List every line in the material that contains the string "lbrace". Case counts.

*** Excerpted data ***

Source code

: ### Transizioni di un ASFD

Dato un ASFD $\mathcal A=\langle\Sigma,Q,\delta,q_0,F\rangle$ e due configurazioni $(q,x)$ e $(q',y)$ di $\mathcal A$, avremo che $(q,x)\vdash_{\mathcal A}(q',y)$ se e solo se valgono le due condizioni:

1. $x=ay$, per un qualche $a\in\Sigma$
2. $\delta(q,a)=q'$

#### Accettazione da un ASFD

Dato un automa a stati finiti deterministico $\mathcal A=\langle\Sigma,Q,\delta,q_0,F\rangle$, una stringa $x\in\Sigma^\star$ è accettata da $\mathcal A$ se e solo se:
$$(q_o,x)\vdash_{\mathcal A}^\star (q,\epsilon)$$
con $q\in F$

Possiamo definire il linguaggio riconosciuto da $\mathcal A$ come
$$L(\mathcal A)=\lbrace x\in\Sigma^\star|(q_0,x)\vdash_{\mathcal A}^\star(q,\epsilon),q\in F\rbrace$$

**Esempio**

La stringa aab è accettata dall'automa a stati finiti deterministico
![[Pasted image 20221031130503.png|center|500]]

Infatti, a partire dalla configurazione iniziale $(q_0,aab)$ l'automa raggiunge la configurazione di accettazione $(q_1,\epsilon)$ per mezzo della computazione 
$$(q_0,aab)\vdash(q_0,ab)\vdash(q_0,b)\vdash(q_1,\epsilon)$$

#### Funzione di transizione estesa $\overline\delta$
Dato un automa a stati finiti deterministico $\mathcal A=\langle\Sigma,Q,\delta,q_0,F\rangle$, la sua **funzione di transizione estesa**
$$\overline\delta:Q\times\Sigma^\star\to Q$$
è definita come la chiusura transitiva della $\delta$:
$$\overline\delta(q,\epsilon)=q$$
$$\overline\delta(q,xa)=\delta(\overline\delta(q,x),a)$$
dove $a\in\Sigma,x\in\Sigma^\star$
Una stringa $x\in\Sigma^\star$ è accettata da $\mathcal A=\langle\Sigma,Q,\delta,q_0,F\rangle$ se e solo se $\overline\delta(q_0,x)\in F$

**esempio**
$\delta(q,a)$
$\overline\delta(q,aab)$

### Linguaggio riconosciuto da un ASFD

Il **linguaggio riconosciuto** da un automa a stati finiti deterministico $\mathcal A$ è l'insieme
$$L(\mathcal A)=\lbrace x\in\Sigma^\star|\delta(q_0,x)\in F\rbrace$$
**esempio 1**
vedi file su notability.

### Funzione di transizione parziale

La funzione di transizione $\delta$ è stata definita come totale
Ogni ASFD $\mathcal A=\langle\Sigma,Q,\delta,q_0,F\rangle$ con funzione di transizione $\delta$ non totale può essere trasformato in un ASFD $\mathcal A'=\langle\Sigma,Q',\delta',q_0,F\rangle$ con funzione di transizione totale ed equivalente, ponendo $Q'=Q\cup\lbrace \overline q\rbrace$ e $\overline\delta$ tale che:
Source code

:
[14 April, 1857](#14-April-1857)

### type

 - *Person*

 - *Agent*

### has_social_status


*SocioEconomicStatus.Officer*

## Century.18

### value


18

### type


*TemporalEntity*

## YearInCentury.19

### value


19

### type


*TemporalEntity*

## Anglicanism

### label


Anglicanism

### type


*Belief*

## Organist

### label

***

> Output below:
$$L(\mathcal A)=\lbrace x\in\Sigma^\star|(q_0,x)\vdash_{\mathcal A}^\star(q,\epsilon),q\in F\rbrace$$
$$L(\mathcal A)=\lbrace x\in\Sigma^\star|\delta(q_0,x)\in F\rbrace$$
Ogni ASFD $\mathcal A=\langle\Sigma,Q,\delta,q_0,F\rangle$ con funzione di transizione $\delta$ non totale può essere trasformato in un ASFD $\mathcal A'=\langle\Sigma,Q',\delta',q_0,F\rangle$ con funzione di transizione totale ed equivalente, ponendo $Q'=Q\cup\lbrace \overline q\rbrace$ e $\overline\delta$ tale che:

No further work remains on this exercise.